Même avec un contexte des plus banales, K. Dick parvient à perdre son lecteur dans une histoire de plus en plus déroutante. Le speech de départ semblait pourtant clair : un type veut continuer à vivre, l’autre essaye de survivre. Du point de vue de Jim Fergusson, tout se passe bien. Sa retraite est assurée, et un riche producteur lui offre même l’opportunité de gérer le garage d’une zone commerciale en construction. Il hésite. Sa passion pour la mécanique le laisse très tenté malgré les mises en garde de son médecin. Après tout, il aura une équipe, ce ne sera plus à lui de mettre les mains dans le cambouis.
Pour Al Miller, les choses ne sont pas aussi simples. En fait, les choses ne sont jamais simples pour ce tout juste trentenaire qui vit avec sa femme « comme un noir », et même un moins que noir, puisque les propriétaires de son misérable appartement ne sont pas blancs.
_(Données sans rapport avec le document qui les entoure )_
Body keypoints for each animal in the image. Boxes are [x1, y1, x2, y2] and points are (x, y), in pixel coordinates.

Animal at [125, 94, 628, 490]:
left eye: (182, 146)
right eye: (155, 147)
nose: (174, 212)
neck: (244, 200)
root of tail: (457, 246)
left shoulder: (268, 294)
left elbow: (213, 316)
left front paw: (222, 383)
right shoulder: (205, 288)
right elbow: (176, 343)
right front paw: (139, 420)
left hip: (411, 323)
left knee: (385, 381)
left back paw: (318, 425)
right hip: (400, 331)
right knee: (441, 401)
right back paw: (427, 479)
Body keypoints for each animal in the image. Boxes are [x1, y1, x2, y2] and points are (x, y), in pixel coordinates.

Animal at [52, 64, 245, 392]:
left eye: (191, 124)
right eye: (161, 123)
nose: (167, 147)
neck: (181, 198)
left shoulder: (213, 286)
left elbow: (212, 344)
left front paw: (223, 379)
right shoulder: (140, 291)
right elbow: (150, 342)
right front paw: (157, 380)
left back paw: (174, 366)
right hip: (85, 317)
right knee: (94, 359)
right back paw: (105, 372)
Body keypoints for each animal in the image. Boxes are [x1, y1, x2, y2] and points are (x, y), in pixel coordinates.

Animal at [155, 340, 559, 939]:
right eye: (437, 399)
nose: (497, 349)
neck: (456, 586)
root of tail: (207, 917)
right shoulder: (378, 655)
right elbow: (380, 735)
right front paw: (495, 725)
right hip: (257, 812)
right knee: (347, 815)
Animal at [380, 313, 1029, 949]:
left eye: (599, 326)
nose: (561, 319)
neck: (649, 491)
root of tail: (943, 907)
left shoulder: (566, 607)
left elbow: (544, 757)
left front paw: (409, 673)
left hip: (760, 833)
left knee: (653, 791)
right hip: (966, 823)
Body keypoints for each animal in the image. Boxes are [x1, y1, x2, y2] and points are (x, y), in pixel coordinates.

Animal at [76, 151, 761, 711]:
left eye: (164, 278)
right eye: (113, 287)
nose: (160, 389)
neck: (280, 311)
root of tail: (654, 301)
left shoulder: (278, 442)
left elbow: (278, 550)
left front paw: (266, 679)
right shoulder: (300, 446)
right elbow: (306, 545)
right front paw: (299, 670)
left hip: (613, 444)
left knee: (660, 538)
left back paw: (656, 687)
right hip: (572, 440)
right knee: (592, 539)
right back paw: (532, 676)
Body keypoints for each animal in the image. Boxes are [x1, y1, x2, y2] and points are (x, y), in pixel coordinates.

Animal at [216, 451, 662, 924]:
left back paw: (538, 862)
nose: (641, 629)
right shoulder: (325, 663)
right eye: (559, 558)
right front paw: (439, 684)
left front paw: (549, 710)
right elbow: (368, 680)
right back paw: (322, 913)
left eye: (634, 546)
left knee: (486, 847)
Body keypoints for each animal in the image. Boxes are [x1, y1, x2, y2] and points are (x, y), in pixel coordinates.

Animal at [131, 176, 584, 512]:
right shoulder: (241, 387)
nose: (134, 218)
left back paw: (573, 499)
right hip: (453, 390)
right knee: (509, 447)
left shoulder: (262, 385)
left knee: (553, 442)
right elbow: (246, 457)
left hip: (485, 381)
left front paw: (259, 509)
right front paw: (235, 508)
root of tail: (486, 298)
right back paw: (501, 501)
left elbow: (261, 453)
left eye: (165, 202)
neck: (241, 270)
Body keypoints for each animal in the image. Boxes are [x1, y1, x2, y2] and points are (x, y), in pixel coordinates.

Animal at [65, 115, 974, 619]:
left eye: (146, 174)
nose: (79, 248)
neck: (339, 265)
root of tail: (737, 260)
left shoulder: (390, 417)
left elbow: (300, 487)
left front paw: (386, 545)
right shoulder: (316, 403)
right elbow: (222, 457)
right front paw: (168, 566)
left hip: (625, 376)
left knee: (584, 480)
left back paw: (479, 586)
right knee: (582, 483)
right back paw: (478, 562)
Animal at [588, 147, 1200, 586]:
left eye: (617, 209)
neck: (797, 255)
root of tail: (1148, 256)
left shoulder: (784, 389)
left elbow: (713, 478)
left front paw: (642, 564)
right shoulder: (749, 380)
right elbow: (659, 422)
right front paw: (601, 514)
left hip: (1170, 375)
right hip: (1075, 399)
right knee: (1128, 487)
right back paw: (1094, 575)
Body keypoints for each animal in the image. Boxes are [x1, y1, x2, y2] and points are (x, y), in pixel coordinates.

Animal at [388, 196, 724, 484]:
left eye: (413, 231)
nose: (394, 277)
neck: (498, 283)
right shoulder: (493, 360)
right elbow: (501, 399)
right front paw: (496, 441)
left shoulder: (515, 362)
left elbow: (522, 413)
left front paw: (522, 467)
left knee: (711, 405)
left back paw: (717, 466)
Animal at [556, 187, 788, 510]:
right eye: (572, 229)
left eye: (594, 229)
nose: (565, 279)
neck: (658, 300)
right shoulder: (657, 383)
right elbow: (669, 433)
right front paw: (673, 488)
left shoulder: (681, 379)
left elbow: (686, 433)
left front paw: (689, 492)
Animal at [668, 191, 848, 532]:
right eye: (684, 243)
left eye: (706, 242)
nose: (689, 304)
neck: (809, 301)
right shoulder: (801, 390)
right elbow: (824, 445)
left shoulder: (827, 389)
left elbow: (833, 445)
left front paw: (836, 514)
Dans une Amérique encore très marquée par la ségrégation raciale, Al ne vaut vraiment rien. En découvrant l’existence du riche producteur et en entendant quelques rumeurs à son sujet, le jeune homme est convaincu d’être en présence d’un grand manipulateur. Il se met en tête de déjouer ses plans et prouver ses mauvaises intentions même si, dans le fond, il n’a aucune idée de leur nature. Pourtant, le commercial semble des plus accorts. Serait-ce un piège ?
Humpty Dumpty à Oakland rendrait n’importe qui paranoïaque. L’auteur nous perd, nous ne savons plus très bien qui croire. Faut-il faire confiance à Jim que la maladie rend peut-être un peu sénile, ou à Al, qui a tout du parfait looser ? Comme lui, nous nous surprenons à nous méfier de tout, à entrer dans les calculs très méfiants d’un petit prolétaire qui se sent pris au piège d’une logique capitaliste et cherche désespérément à sauver son libre arbitre. Derrière tout cela, une machinerie infernale le dépasse. N’est-il pas suspect de voir le riche, le puissant, essayer d’aider un pauvre type comme lui ? Les questions tournent sans cesse, les thèses se confirment à un chapitre, sont écartées au suivant. Une seule chose est certaine, cette histoire tournera mal.
Il serait difficile d’en dire plus sans spoiler. Al est un cas désespéré à la logique défaillante mais parfois surprenante de lucidité. Son combat, qu’il soit fondé ou non, semble perdu d’avance. On ne lutte pas contre sa propre société quand on n’a aucun moyen d’exister. Quant aux conclusions à tirer de ce roman, je ne saurais me prononcer. Je ne suis pas certaine que l’auteur ait cherché à faire passer un message concret tant Al inspire peu d’empathie. Ce serait plutôt une expérience de lecture, l’histoire hallucinée d’un pauvre type qui ne fait que se couler, en détruisant des choses au passage. Un Humpty Dumpty à Oakland, tout simplement…
Hors des sentiers de la science-fiction, Philippe K. Dick est un excellent auteur, maître de l’absurde et de l’humour grinçant. Ce n’est ni drôle ni tragique, c’est quelque chose entre les deux, si cela peut exister. Tout ça pour une histoire de garage à vendre ! On referme le livre avec la sensation d’avoir fait un voyage des plus curieux, même si la fin est peut-être un peu en-dessous de ce qui pouvait être espéré. Si vous voulez découvrir l’auteur dans un autre registre, ou même le découvrir tout court pour les frileux de SF, n’hésitez pas sur ce titre. A défaut d’en tirer une leçon de philosophie, vous aurez le cerveau retourné bien comme il faut.